2. The data set airmiles lists the passenger miles flown by commercial airlines in the United States for each year from 1937 to 1960. To inspect whether the yearly passenger miles equal 10000 on average, a researcher performed a sign test to test the null hypothesis $$med_x = 10000$$ on significance level 5% with the results shown below and concluded that there is no evidence against the null hypothesis. Do you agree with the researcher’s conclusion?
airmiles
## Time Series:
## Start = 1937
## End = 1960
## Frequency = 1
##     412   480   683  1052  1385  1418  1634  2178  3362  5948  6109
##   5981  6753  8003 10566 12528 14760 16769 19819 22362 25340 25343
##  29269 30514
# Sign test
binom.test(sum(airmiles > 10000), length(airmiles))
##
##  Exact binomial test
##
## data:  sum(airmiles > 10000) and length(airmiles)
## number of successes = 10, number of trials = 24, p-value = 0.5413
## alternative hypothesis: true probability of success is not equal to 0.5
## 95 percent confidence interval:
##  0.2210969 0.6335694
## sample estimates:
## probability of success
##              0.4166667

### Class exercise

To be solved at the exercise session.

Note: all the needed data sets are either given below or available in base R.
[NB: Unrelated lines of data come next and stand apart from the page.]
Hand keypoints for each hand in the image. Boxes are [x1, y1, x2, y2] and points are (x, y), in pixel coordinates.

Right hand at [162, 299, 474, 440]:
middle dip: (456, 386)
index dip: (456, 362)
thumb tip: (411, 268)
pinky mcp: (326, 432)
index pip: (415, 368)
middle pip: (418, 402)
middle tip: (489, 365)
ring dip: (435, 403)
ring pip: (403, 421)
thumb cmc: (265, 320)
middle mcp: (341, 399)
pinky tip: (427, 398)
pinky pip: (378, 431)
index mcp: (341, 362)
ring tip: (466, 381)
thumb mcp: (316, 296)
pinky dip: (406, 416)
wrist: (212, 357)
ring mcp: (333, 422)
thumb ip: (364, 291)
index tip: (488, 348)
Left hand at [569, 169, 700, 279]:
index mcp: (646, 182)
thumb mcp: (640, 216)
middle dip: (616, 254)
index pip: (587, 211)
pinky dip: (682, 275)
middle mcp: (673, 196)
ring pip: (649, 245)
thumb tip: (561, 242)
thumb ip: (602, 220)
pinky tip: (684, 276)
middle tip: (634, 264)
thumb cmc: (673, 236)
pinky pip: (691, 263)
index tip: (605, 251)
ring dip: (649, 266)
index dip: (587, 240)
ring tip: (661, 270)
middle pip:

1. The data set sleep shows the effect of two soporific drugs (increase in hours of sleep compared to control) on 10 patients. We are interested in studying whether drug 1 helps in increasing the number of hours slept compared to placebo.
1. Extract the increases in hours of sleep of the patients who received drug 1 (group == 1).
2. Visualize the data.
3. Conduct an appropriate test to evaluate whether the location (expected value/median) of the increase in hours of sleep differs from 0 on significance level 5%.
4. Draw conclusions.

1. The data set below contains the annual salaries (in dollars) of 8 American women and 8 American men (recall exercise 3.2). The observations are paired such that each woman is matched with a man having similar background (age, occupation, level of education, etc). We are interested in studying whether the locations of the salaries of women and men differ (recall that last time paired $$t$$-test concluded that the salaries differ) .
1. Begin again by visualizing the data.
2. Which two non-parametric tests are appropriate in studying our question of interest?
3. State the hypotheses of the tests and conduct them on the significance level 10%.
4. What are the conclusions of the tests?
5. What assumptions did the test in part c make? Are they justifiable?
salary <- data.frame(women = c(42600, 43600, 49300, 42300, 46200, 45900, 47500, 41300),
men = c(46200, 44700, 48400, 41700, 48600, 49300, 48300, 44300))

1. Eight female Aalto students and twelve male Aalto students were chosen randomly and lined up based on their heights (shortest first). The sexes (female/male) in the line have the pattern shown below. Use two-sample rank test to study whether the median height of females differs from the median height of males on significance level 5%.
1. Write down the assumptions and the hypotheses of the test.
2. Do you think the assumptions are plausible in this case?
3. Create two new vectors, female which contains the ranks of the females in the line and male which contains the ranks of the males in the line.
4. Conduct the two-sample rank test and draw conclusions.
line <- c("F", "F", "M", "M", "F", "M", "F", "F", "M", "F", "M", "F", "M", "M", "M", "F", "M", "M", "M", "M")

1. (Optional) Data manipulation using just functions in base R does not always produce the most readable code. The task in 1a. can be achieved more transparently using the package dplyr as follows.
# install.packages("dplyr")
library(dplyr)
sleep_1 <- sleep %>%
filter(group == 1) %>%
select(extra)

Find out how the package and the piping operator %>% work by going through an online tutorial.